• Aim of the task:
Once the line containing "- Takes commit references as arguments" is found in the records below, return it and each following line exactly, up to and including the line containing "- Takes directory paths as arguments", and nothing else.

(Document images with source code)
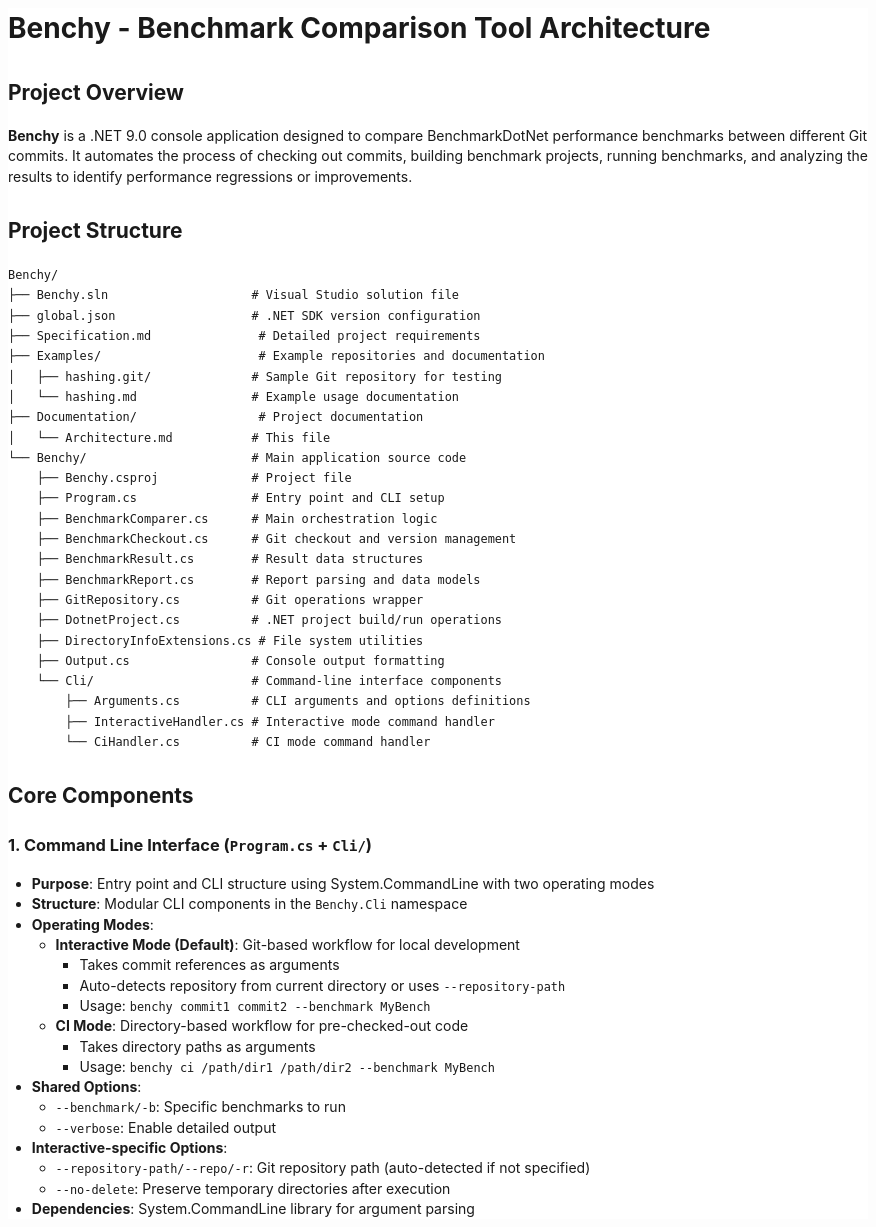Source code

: # Benchy - Benchmark Comparison Tool Architecture

## Project Overview

**Benchy** is a .NET 9.0 console application designed to compare BenchmarkDotNet performance benchmarks between different Git commits. It automates the process of checking out commits, building benchmark projects, running benchmarks, and analyzing the results to identify performance regressions or improvements.

## Project Structure

```
Benchy/
├── Benchy.sln                    # Visual Studio solution file
├── global.json                   # .NET SDK version configuration
├── Specification.md               # Detailed project requirements
├── Examples/                      # Example repositories and documentation
│   ├── hashing.git/              # Sample Git repository for testing
│   └── hashing.md                # Example usage documentation
├── Documentation/                 # Project documentation
│   └── Architecture.md           # This file
└── Benchy/                       # Main application source code
    ├── Benchy.csproj             # Project file
    ├── Program.cs                # Entry point and CLI setup
    ├── BenchmarkComparer.cs      # Main orchestration logic
    ├── BenchmarkCheckout.cs      # Git checkout and version management
    ├── BenchmarkResult.cs        # Result data structures
    ├── BenchmarkReport.cs        # Report parsing and data models
    ├── GitRepository.cs          # Git operations wrapper
    ├── DotnetProject.cs          # .NET project build/run operations
    ├── DirectoryInfoExtensions.cs # File system utilities
    ├── Output.cs                 # Console output formatting
    └── Cli/                      # Command-line interface components
        ├── Arguments.cs          # CLI arguments and options definitions
        ├── InteractiveHandler.cs # Interactive mode command handler
        └── CiHandler.cs          # CI mode command handler
```

## Core Components

### 1. Command Line Interface (`Program.cs` + `Cli/`)
- **Purpose**: Entry point and CLI structure using System.CommandLine with two operating modes
- **Structure**: Modular CLI components in the `Benchy.Cli` namespace
- **Operating Modes**:
  - **Interactive Mode (Default)**: Git-based workflow for local development
    - Takes commit references as arguments
    - Auto-detects repository from current directory or uses `--repository-path`
    - Usage: `benchy commit1 commit2 --benchmark MyBench`
  - **CI Mode**: Directory-based workflow for pre-checked-out code
    - Takes directory paths as arguments 
    - Usage: `benchy ci /path/dir1 /path/dir2 --benchmark MyBench`
- **Shared Options**:
  - `--benchmark/-b`: Specific benchmarks to run
  - `--verbose`: Enable detailed output
- **Interactive-specific Options**:
  - `--repository-path/--repo/-r`: Git repository path (auto-detected if not specified)
  - `--no-delete`: Preserve temporary directories after execution
- **Dependencies**: System.CommandLine library for argument parsing
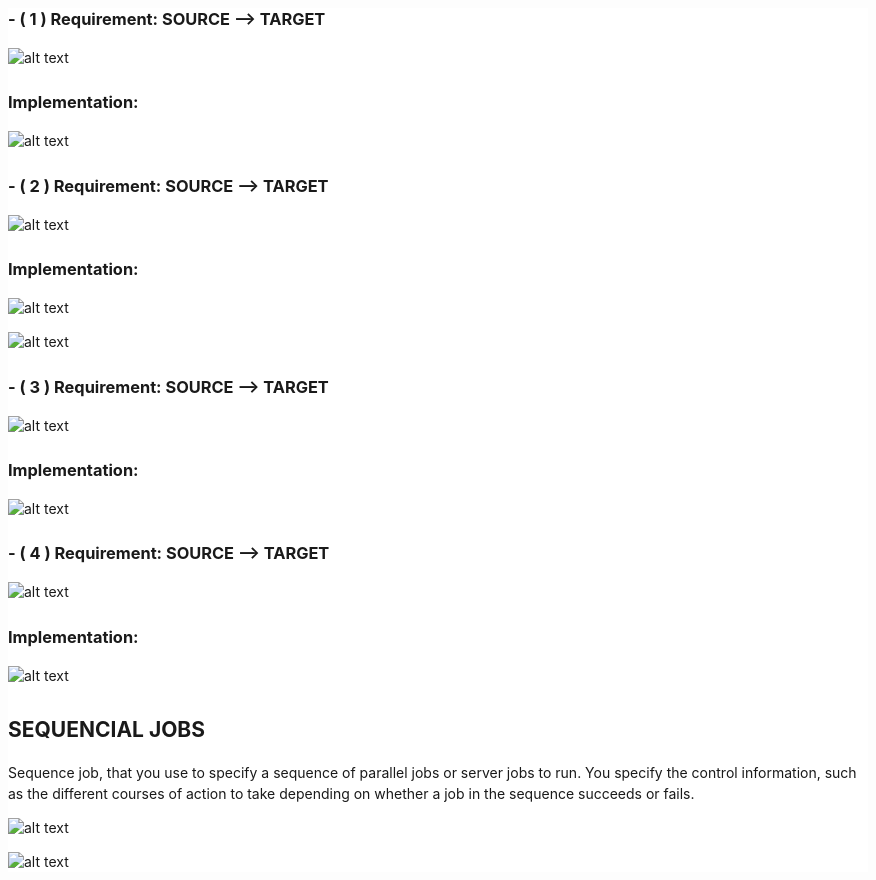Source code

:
 ```
```


### - ( 1 ) Requirement: SOURCE  -->  TARGET

![alt text](https://github.com/akshayfuturensetech/Datastage_Project/blob/main/PROJECT/pics/JOB1_SCHEMA.PNG)

### Implementation:

![alt text](https://github.com/akshayfuturensetech/Datastage_Project/blob/main/PROJECT/pics/JOB1_UI.PNG)



### - ( 2 ) Requirement: SOURCE  -->  TARGET

![alt text](https://github.com/akshayfuturensetech/Datastage_Project/blob/main/PROJECT/pics/JOB2_SCHEMA.PNG)

### Implementation:

![alt text](https://github.com/akshayfuturensetech/Datastage_Project/blob/main/PROJECT/pics/JOB2_UI.PNG)

![alt text](https://github.com/akshayfuturensetech/Datastage_Project/blob/main/PROJECT/pics/JOB2_UI_CONTAINER.PNG)


### - ( 3 ) Requirement: SOURCE  -->  TARGET

![alt text](https://github.com/akshayfuturensetech/Datastage_Project/blob/main/PROJECT/pics/JOB3_SCHEMA.PNG)

### Implementation:

![alt text](https://github.com/akshayfuturensetech/Datastage_Project/blob/main/PROJECT/pics/JOB3_UI.PNG)

### - ( 4 ) Requirement: SOURCE  -->  TARGET

![alt text](https://github.com/mohitkm2302/Datastage_Project/blob/main/PROJECT/pics/JOB4_SCHEMA.PNG)

### Implementation:

![alt text](https://github.com/mohitkm2302/Datastage_Project/blob/main/PROJECT/pics/JOB4_UI.PNG)


## SEQUENCIAL JOBS
Sequence job, that you use to specify a sequence of parallel jobs or server jobs to run. You specify the control information, such as the different courses of action to take depending on whether a job in the sequence succeeds or fails.

![alt text](https://github.com/mohitkm2302/Datastage_Project/blob/main/PROJECT/pics/SEQUENTIAL_JOB.PNG)

![alt text](https://github.com/mohitkm2302/Datastage_Project/blob/main/PROJECT/pics/DC_SEQ_LOGS.PNG)
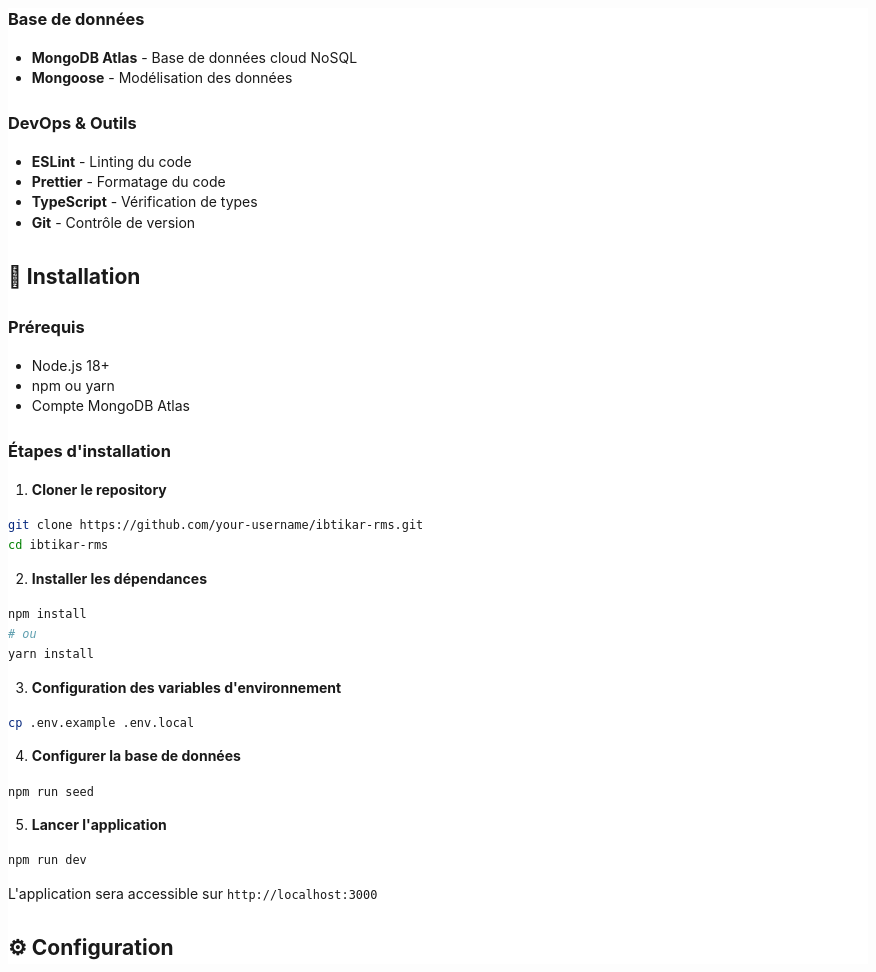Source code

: ### Base de données

- **MongoDB Atlas** - Base de données cloud NoSQL
- **Mongoose** - Modélisation des données

### DevOps & Outils

- **ESLint** - Linting du code
- **Prettier** - Formatage du code
- **TypeScript** - Vérification de types
- **Git** - Contrôle de version

## 🚀 Installation

### Prérequis

- Node.js 18+
- npm ou yarn
- Compte MongoDB Atlas

### Étapes d'installation

1. **Cloner le repository**

```bash
git clone https://github.com/your-username/ibtikar-rms.git
cd ibtikar-rms
```

2. **Installer les dépendances**

```bash
npm install
# ou
yarn install
```

3. **Configuration des variables d'environnement**

```bash
cp .env.example .env.local
```

4. **Configurer la base de données**

```bash
npm run seed
```

5. **Lancer l'application**

```bash
npm run dev
```

L'application sera accessible sur `http://localhost:3000`

## ⚙️ Configuration
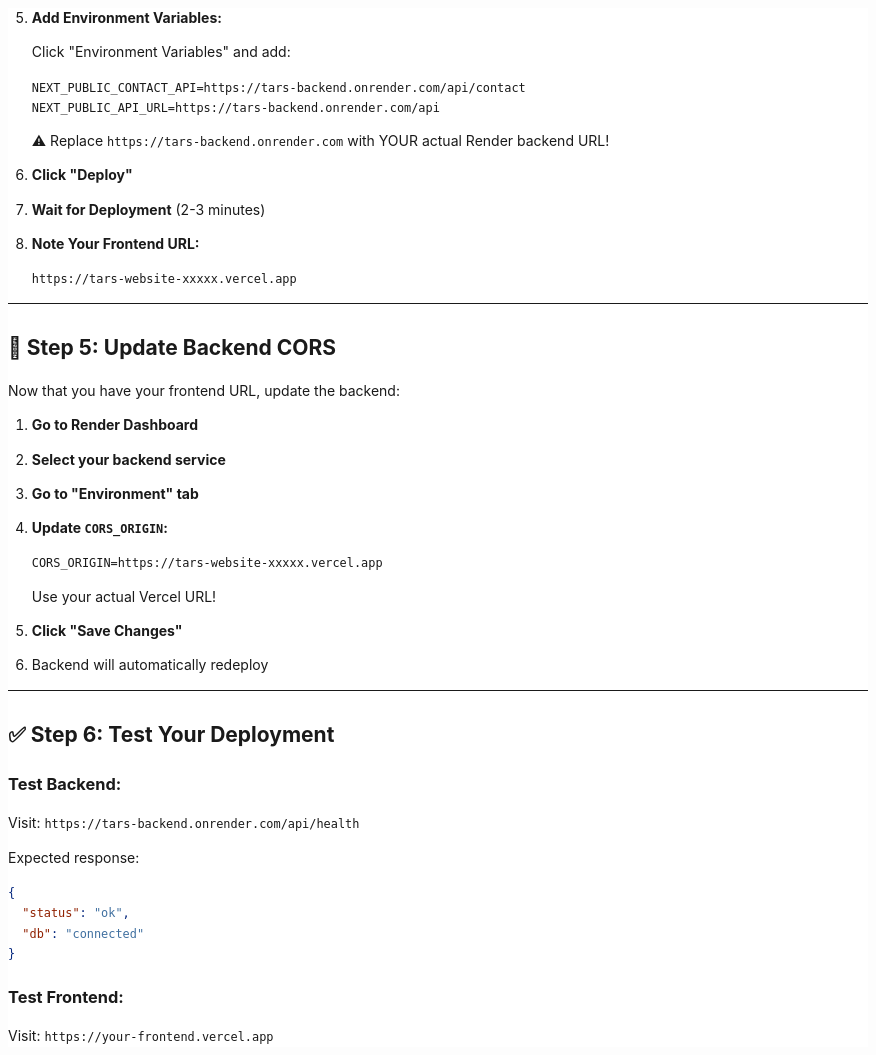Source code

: 5. **Add Environment Variables:**
   
   Click "Environment Variables" and add:
   
   ```env
   NEXT_PUBLIC_CONTACT_API=https://tars-backend.onrender.com/api/contact
   NEXT_PUBLIC_API_URL=https://tars-backend.onrender.com/api
   ```
   
   ⚠️ Replace `https://tars-backend.onrender.com` with YOUR actual Render backend URL!

6. **Click "Deploy"**

7. **Wait for Deployment** (2-3 minutes)

8. **Note Your Frontend URL:**
   ```
   https://tars-website-xxxxx.vercel.app
   ```

---

## 🔄 Step 5: Update Backend CORS

Now that you have your frontend URL, update the backend:

1. **Go to Render Dashboard**
2. **Select your backend service**
3. **Go to "Environment" tab**
4. **Update `CORS_ORIGIN`:**
   ```env
   CORS_ORIGIN=https://tars-website-xxxxx.vercel.app
   ```
   Use your actual Vercel URL!

5. **Click "Save Changes"**
6. Backend will automatically redeploy

---

## ✅ Step 6: Test Your Deployment

### Test Backend:
Visit: `https://tars-backend.onrender.com/api/health`

Expected response:
```json
{
  "status": "ok",
  "db": "connected"
}
```

### Test Frontend:
Visit: `https://your-frontend.vercel.app`
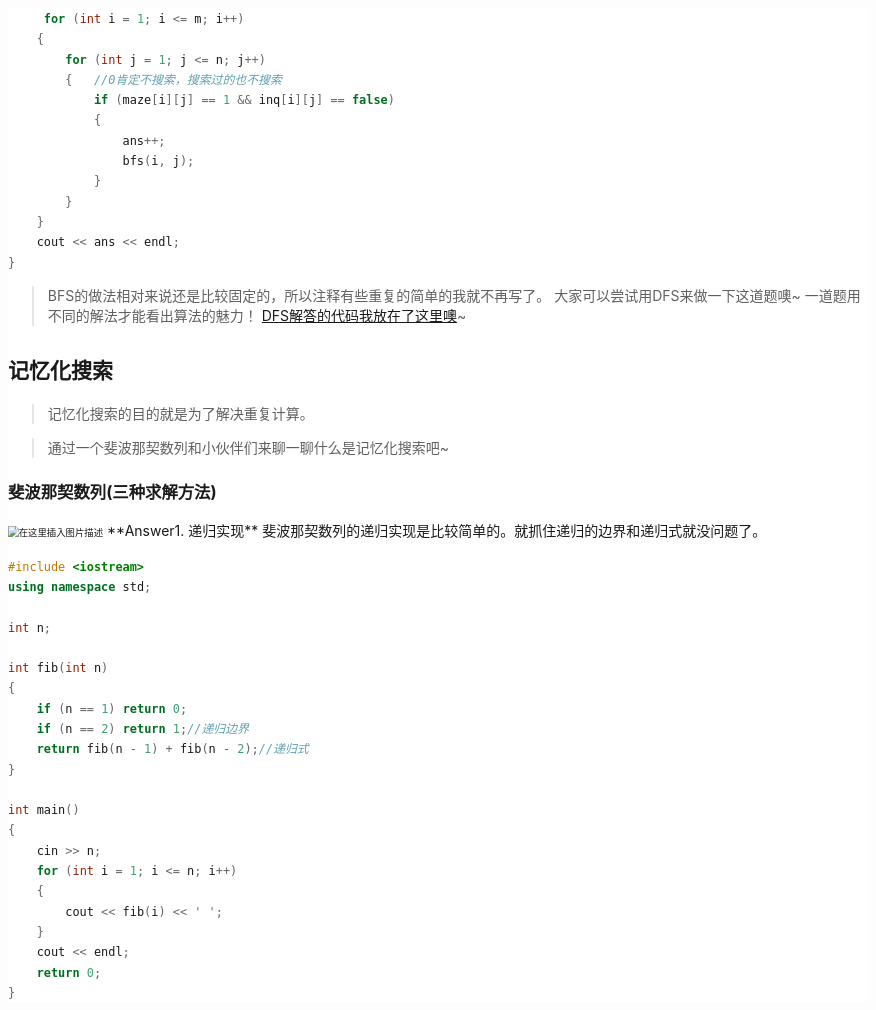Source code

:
 ```cpp
     for (int i = 1; i <= m; i++)
    {
        for (int j = 1; j <= n; j++)
        {	//0肯定不搜索，搜索过的也不搜索
            if (maze[i][j] == 1 && inq[i][j] == false)
            {
                ans++;
                bfs(i, j);
            }
        }
    }
    cout << ans << endl;
}
```

>BFS的做法相对来说还是比较固定的，所以注释有些重复的简单的我就不再写了。
>大家可以尝试用DFS来做一下这道题噢~ 一道题用不同的解法才能看出算法的魅力！
>[DFS解答的代码我放在了这里噢](https://paste.ubuntu.com/p/xXb7Pbqrmb/)~

## 记忆化搜索

>记忆化搜索的目的就是为了解决重复计算。

>通过一个斐波那契数列和小伙伴们来聊一聊什么是记忆化搜索吧~

### 斐波那契数列(三种求解方法)

<img src="https://cdn.jsdelivr.net/gh/xubenshan/pic-blog@main/img/c7e404a186454a2d9c02aca46d45a19e.png" alt="在这里插入图片描述" style="zoom:67%;" />
**Answer1. 递归实现**
斐波那契数列的递归实现是比较简单的。就抓住递归的边界和递归式就没问题了。

```cpp
#include <iostream>
using namespace std;

int n;

int fib(int n)
{
    if (n == 1) return 0;
    if (n == 2) return 1;//递归边界
    return fib(n - 1) + fib(n - 2);//递归式
}

int main()
{
    cin >> n;
    for (int i = 1; i <= n; i++)
    {
        cout << fib(i) << ' ';
    }
    cout << endl;
    return 0;
}
```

• Solution for this exercise:
    - Takes commit references as arguments
    - Auto-detects repository from current directory or uses `--repository-path`
    - Usage: `benchy commit1 commit2 --benchmark MyBench`
  - **CI Mode**: Directory-based workflow for pre-checked-out code
    - Takes directory paths as arguments 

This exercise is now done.